Email has been around for 40 years, and neither Slack nor Trello nor Evernote has come close to denting its critical role in business communications.

I chat with our editors via email.

I chat with our clients via email.

I even chat with my teammates via email.

Email enables work, but it also disables work. How many times a day do you check your email? Scratch that, how many times an hour? You have no idea right? Don’t worry, neither do I. And as careful as I am about overdosing on Facebook, Instagram, and Snapchat, I have never felt the need to monitor my email-checking.
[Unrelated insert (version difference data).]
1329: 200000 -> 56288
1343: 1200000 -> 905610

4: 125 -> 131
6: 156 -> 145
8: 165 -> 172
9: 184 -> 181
Because email equals productivity, right?
Nope.

I’d estimate that 70% of the time, when I’m doing an email-check, there’s nothing urgent, nothing time-sensitive. And 25% of the time there aren’t even any new messages.

But that other 5%.
Oh, that other 5% is what keeps me coming back, time and time again.

That other 5% are those red-flag, red-alert, emergency correspondences that test the limits of what it means to be an account and project manager (Hooyah!).

These emails get the blood pumping. Sounds familiar? It should. That’s how casinos work.
(I’m not really sure if that’s how casinos work, but it sounds about right.)

But 95% of those email checks keep real work from getting done. We become so consumed with the possibility of an emergency that we forget to engage ourselves with the more mundane aspects of our jobs. You know, the normal day-to-day activities, the regular stuff.

Since realizing the above I’ve been more aware of how often I check my email, and now I do my best to check just once an hour. The change has been remarkable.

No, I’m not in better shape.
No, my cholesterol isn’t lower.

But I’ve got more time to focus on work, which is the point of email in the first place.